EXTRACT PROVIDED =>
=== Section Start ===

Santo Domingo is a municipality and town in the Villa Clara Province of Cuba.

It was founded in 1819 and established as a municipality in 1879.

==Geography==
The town is divided into the wards (barrios) of Este (east) and Oeste (west). The municipality includes the villages of Álvarez, Amaro, Arenas, Baracaldo, Bermejal, Cascajal, Cayo Bejuco, Cerrito, George Washington, Jiquiabo, La Criolla, Las Casimbas, Manacas, Mordazo, Puerto Escondido, Río, Rodrigo, Sabino Hernández, San Bartolomé, San Juan de Amaro, San Marcos, Ulacia (Carlos Baliño), Ventiseis de Julio, Yabucito. Until the 1977 municipal reform, Santo Domingo included Jicotea too, nowadays part of Ranchuelo municipality.

The wards ("consejos populares" in spanish) of the municipality are Cascajal, Mordazo, Sabino Hernández, Manacas, Washington, La Palma y El Jardín (main town of Santo Domingo), 26 de Julio, Baliño, and Rodrigo-Amaro.

==Demographics==
In 2022, the municipality of Santo Domingo had a population of 46,984. With a total area of 883 km2, it has a population density of 53 /km2.

=== Section End ===

DATA EXCERPTS =>
=== Section Start ===

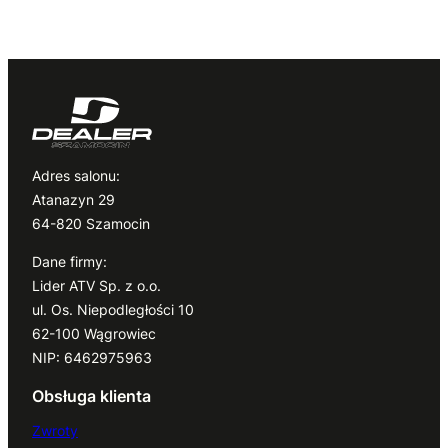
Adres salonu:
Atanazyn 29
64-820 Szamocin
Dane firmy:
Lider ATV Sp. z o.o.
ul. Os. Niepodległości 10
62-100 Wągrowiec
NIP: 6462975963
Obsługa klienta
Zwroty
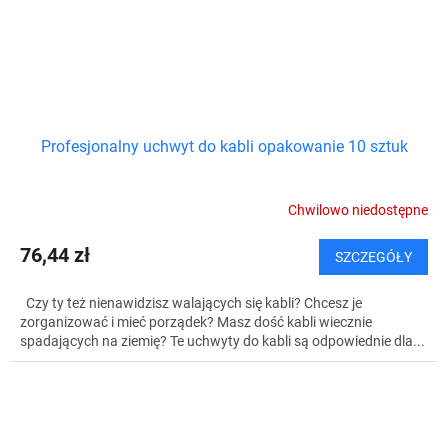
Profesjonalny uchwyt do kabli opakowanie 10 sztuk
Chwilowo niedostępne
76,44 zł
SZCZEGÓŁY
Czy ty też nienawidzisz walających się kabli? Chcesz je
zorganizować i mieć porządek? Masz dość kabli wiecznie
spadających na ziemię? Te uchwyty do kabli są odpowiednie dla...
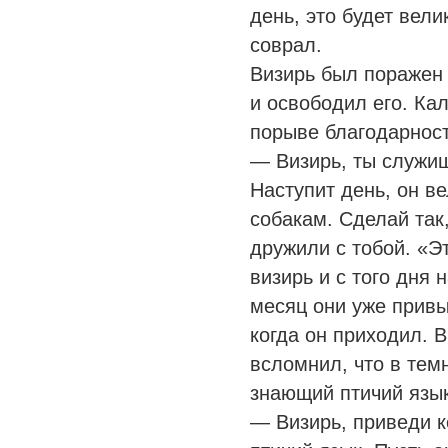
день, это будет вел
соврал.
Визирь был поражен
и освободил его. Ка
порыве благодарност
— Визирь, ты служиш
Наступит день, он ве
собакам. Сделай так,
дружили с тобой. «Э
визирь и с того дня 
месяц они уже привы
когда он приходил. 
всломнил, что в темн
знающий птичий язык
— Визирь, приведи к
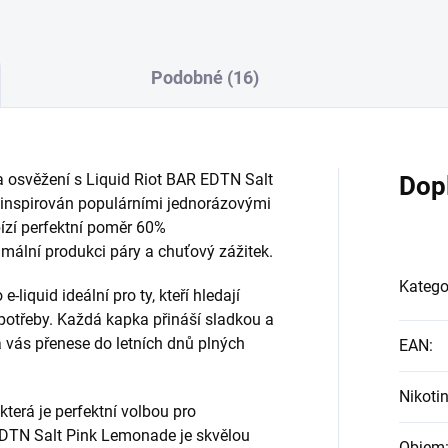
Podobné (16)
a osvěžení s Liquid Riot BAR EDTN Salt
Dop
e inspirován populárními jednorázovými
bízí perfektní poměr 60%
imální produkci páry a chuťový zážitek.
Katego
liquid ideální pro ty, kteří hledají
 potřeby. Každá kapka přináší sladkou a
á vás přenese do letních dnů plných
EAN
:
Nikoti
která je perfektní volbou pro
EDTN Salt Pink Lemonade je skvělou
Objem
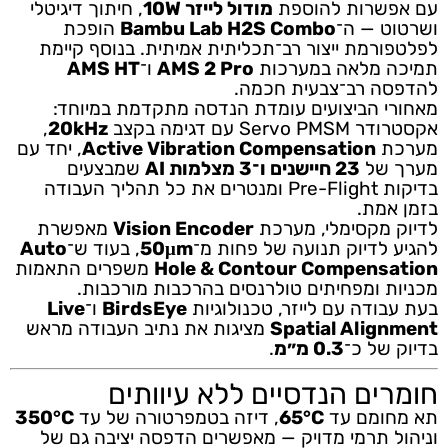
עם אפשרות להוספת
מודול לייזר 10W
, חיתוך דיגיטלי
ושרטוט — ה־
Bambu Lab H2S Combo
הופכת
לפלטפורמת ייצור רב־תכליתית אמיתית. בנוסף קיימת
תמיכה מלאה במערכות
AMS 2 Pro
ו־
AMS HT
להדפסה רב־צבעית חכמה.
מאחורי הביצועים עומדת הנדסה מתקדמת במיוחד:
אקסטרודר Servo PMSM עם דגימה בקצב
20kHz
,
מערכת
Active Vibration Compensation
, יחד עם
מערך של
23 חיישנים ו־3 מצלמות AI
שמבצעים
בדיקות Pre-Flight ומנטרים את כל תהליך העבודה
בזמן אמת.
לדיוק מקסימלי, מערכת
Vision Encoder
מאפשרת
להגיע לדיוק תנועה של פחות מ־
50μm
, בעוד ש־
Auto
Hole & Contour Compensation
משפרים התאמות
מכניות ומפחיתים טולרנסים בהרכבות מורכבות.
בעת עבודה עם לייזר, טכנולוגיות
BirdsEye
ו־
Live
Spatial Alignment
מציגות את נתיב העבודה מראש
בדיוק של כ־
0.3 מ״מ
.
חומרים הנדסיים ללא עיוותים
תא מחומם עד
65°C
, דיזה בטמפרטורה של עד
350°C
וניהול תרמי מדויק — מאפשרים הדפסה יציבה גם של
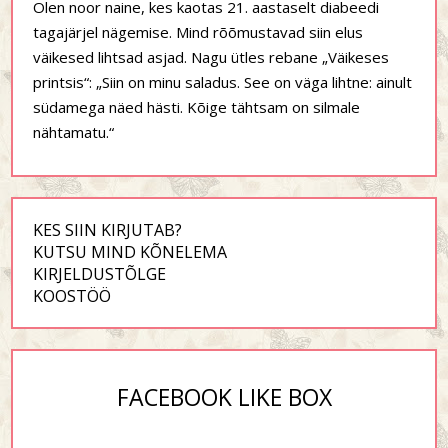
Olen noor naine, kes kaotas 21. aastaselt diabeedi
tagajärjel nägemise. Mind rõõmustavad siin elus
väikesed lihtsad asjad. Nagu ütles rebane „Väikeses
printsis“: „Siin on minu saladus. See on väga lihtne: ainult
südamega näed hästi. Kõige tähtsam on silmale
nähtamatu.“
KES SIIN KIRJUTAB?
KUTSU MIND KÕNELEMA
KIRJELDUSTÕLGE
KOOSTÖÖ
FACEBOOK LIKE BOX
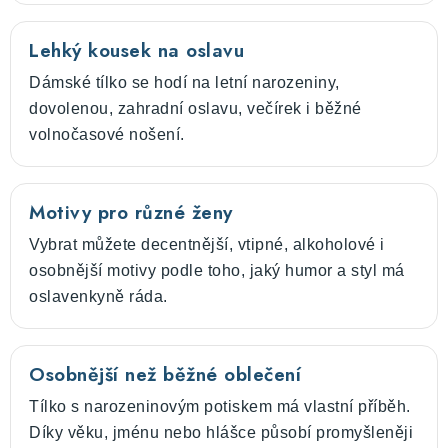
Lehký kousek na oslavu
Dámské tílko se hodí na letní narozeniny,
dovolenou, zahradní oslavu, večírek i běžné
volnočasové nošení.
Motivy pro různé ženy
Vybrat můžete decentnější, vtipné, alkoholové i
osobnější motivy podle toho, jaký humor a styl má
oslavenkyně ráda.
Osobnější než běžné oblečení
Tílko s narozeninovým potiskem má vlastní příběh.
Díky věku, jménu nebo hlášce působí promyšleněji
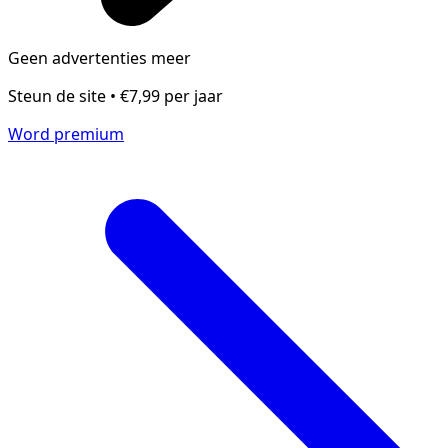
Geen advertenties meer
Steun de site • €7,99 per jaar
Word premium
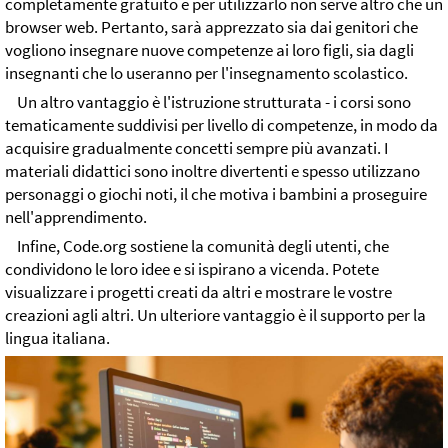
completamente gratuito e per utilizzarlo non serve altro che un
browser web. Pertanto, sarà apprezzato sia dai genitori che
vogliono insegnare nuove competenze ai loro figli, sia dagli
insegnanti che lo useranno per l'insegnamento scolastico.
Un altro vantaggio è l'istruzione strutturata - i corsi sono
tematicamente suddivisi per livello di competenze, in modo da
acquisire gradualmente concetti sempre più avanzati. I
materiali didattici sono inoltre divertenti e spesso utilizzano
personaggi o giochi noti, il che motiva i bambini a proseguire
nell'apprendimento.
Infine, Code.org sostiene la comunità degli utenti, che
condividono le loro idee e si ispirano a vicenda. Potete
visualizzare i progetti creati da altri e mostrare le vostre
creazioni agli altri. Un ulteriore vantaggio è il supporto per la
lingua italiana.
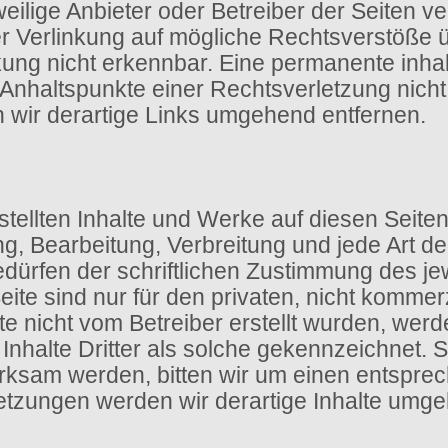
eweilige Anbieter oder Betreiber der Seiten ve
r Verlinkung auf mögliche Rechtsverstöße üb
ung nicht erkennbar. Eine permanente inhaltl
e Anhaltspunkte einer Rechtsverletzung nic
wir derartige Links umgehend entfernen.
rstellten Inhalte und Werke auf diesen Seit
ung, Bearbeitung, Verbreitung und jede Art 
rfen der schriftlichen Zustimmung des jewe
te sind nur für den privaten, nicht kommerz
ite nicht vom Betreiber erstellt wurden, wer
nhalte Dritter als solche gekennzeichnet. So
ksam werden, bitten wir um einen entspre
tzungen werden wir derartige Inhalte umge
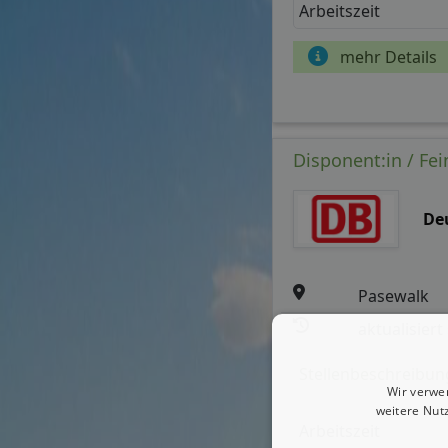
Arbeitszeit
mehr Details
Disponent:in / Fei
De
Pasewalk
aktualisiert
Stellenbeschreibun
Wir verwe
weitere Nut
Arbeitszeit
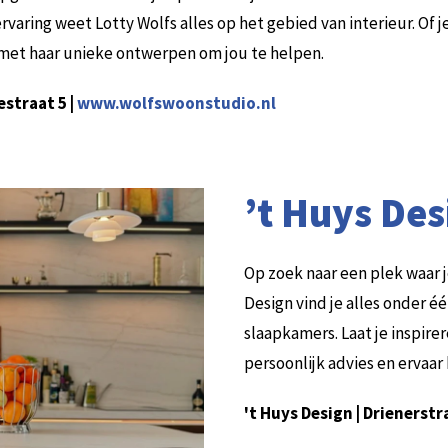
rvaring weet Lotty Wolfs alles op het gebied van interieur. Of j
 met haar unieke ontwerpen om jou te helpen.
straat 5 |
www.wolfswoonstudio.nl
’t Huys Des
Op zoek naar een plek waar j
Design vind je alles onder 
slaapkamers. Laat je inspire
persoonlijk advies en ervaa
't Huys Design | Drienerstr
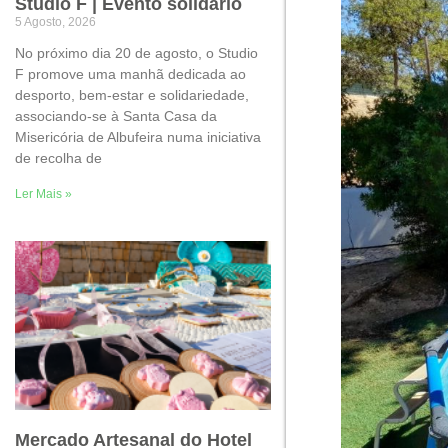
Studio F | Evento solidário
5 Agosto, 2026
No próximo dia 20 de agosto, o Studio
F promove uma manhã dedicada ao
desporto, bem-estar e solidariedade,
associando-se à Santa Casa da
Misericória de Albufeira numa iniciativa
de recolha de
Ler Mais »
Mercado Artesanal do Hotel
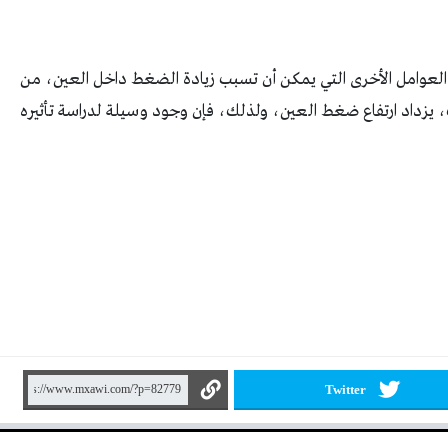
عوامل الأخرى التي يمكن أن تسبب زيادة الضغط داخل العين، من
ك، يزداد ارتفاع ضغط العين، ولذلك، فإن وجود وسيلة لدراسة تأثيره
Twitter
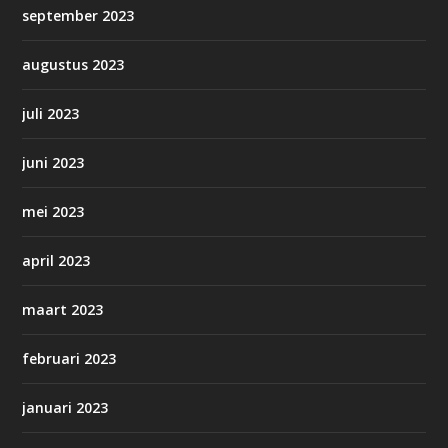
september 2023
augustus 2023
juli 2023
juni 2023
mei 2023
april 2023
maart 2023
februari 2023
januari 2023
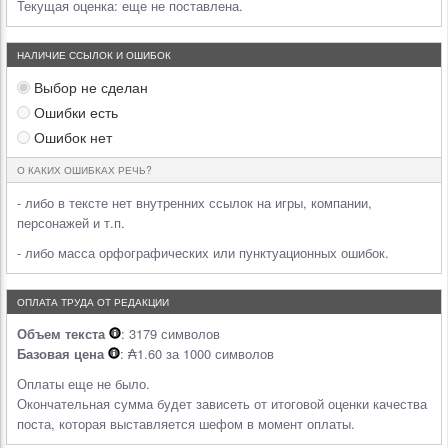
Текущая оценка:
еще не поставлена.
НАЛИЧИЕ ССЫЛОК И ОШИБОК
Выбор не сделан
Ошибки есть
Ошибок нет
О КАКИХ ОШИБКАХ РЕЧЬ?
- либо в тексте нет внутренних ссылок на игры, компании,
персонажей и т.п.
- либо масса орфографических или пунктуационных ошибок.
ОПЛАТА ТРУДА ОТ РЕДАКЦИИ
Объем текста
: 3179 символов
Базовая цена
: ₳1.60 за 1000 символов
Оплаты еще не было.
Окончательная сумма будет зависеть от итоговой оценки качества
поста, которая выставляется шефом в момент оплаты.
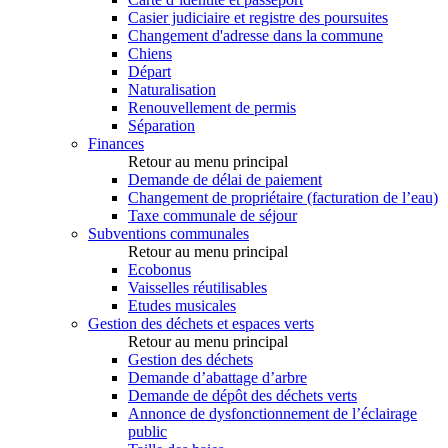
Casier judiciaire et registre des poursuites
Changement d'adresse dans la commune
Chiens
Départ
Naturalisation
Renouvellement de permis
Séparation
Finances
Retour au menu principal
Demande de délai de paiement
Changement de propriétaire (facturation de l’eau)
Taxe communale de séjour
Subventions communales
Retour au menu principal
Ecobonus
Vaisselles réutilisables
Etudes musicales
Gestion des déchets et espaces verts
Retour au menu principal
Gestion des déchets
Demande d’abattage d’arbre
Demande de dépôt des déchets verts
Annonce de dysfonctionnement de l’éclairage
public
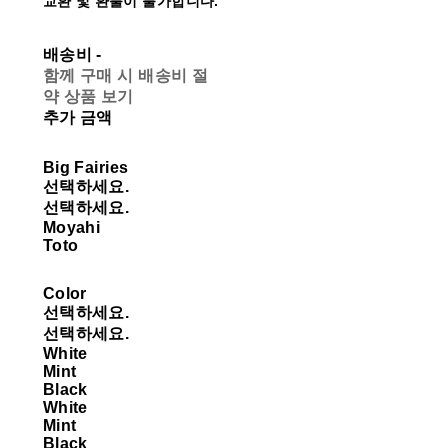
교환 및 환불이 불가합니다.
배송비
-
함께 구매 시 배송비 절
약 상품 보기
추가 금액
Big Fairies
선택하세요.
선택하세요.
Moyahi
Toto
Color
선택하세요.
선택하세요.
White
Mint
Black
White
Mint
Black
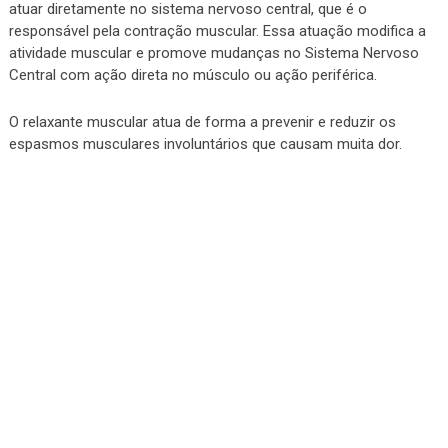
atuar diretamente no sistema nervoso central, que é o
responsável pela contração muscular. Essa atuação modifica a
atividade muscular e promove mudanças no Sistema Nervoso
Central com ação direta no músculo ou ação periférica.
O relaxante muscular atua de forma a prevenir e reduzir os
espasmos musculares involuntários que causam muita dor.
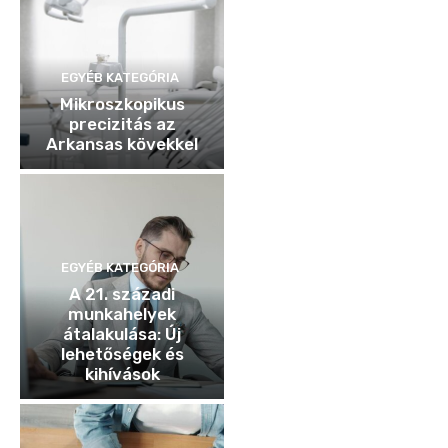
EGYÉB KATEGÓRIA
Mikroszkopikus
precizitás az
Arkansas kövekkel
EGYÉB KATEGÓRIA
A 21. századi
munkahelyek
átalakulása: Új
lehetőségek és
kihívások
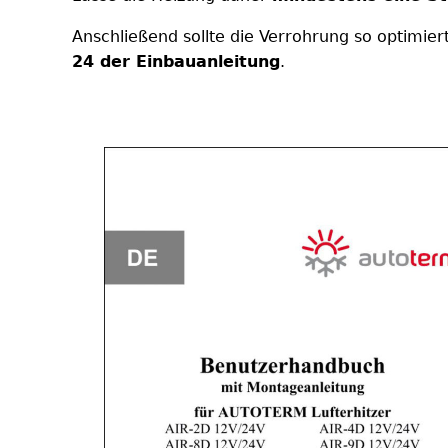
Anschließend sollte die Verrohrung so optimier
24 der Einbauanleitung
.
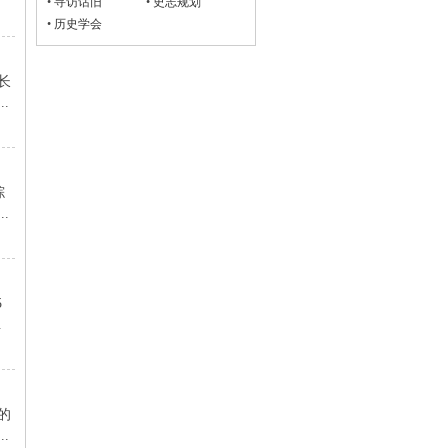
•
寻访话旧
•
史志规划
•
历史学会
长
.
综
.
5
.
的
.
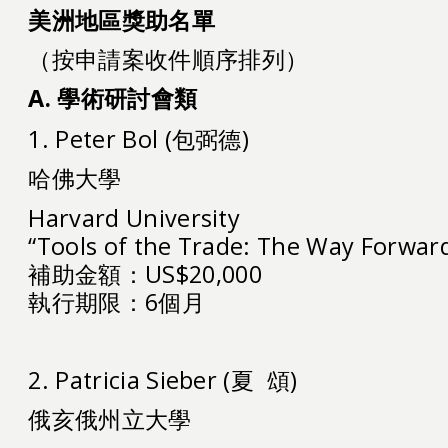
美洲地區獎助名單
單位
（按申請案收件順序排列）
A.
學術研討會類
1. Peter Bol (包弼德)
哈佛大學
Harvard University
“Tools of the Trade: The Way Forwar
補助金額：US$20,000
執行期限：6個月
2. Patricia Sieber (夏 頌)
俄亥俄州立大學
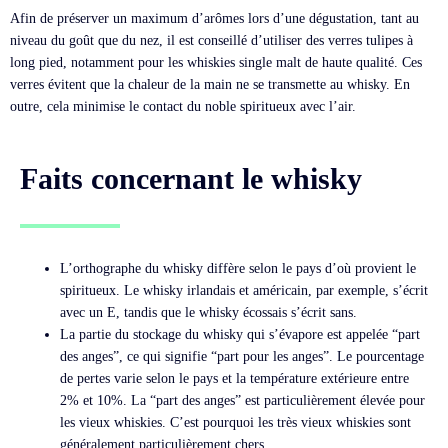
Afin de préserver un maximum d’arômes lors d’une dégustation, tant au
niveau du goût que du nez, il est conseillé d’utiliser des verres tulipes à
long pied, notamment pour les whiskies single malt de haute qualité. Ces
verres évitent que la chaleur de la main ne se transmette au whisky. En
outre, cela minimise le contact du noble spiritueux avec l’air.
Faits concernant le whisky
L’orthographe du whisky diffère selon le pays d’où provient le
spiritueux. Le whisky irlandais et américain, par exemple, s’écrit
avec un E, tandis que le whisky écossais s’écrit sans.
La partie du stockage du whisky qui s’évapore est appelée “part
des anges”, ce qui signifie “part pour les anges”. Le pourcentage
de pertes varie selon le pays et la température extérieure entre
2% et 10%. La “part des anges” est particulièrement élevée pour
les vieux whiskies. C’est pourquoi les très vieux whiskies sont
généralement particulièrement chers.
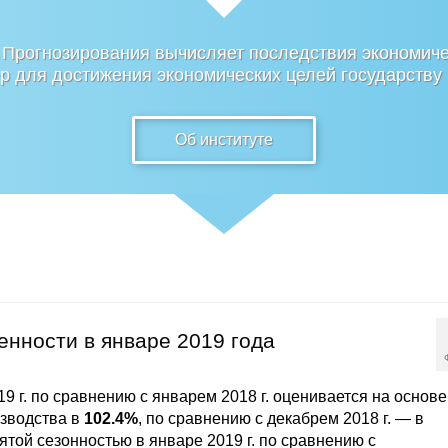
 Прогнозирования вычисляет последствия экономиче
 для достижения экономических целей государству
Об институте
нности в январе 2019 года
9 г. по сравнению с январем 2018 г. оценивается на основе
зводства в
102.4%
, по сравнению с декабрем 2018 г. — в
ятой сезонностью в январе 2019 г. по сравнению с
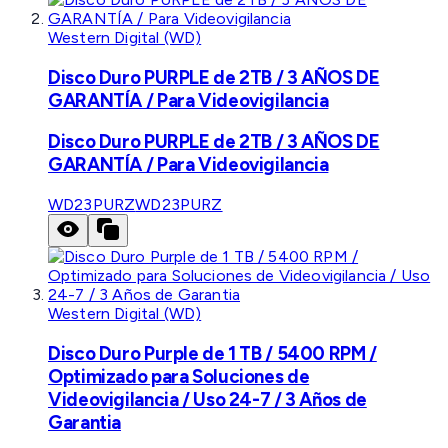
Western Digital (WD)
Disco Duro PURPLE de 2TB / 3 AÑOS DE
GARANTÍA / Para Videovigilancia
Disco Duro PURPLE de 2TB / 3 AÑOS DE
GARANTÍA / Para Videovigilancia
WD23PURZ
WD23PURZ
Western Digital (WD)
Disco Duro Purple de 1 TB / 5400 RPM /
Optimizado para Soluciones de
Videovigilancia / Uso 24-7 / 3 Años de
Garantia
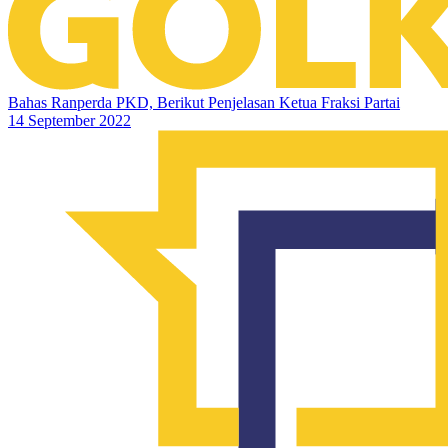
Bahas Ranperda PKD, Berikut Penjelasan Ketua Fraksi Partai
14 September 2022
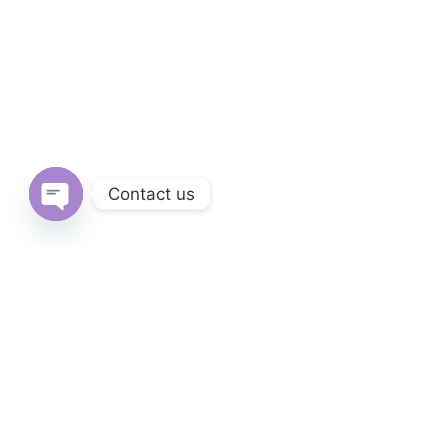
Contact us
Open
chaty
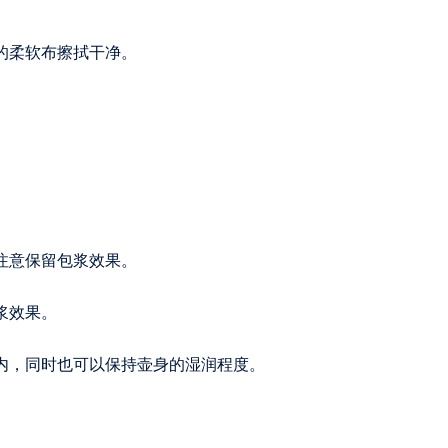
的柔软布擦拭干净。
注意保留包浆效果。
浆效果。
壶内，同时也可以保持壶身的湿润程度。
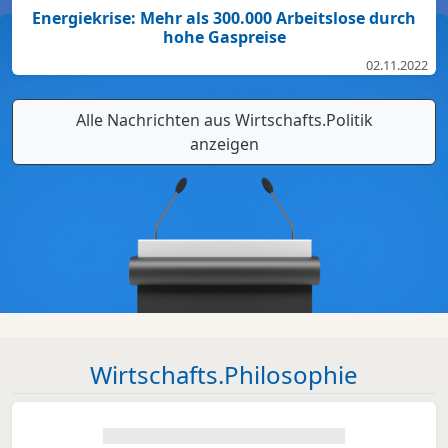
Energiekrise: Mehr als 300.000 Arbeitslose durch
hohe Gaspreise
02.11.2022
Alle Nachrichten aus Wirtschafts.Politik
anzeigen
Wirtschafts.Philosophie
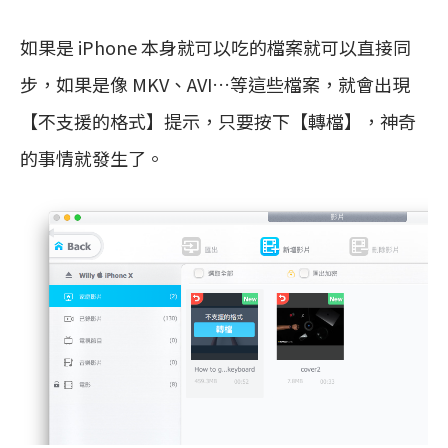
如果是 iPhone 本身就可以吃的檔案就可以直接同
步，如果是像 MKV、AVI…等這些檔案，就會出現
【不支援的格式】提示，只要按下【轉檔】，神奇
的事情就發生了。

=== Section End ===

TASK REQUIREMENTS => Could you return, word for word, the part of the Santo Domingo text that opens with the words containing "It was founded" and closes with "of Ranchuelo municipality."?

ANSWER TO THIS TASK =>
It was founded in 1819 and established as a municipality in 1879.

==Geography==
The town is divided into the wards (barrios) of Este (east) and Oeste (west). The municipality includes the villages of Álvarez, Amaro, Arenas, Baracaldo, Bermejal, Cascajal, Cayo Bejuco, Cerrito, George Washington, Jiquiabo, La Criolla, Las Casimbas, Manacas, Mordazo, Puerto Escondido, Río, Rodrigo, Sabino Hernández, San Bartolomé, San Juan de Amaro, San Marcos, Ulacia (Carlos Baliño), Ventiseis de Julio, Yabucito. Until the 1977 municipal reform, Santo Domingo included Jicotea too, nowadays part of Ranchuelo municipality.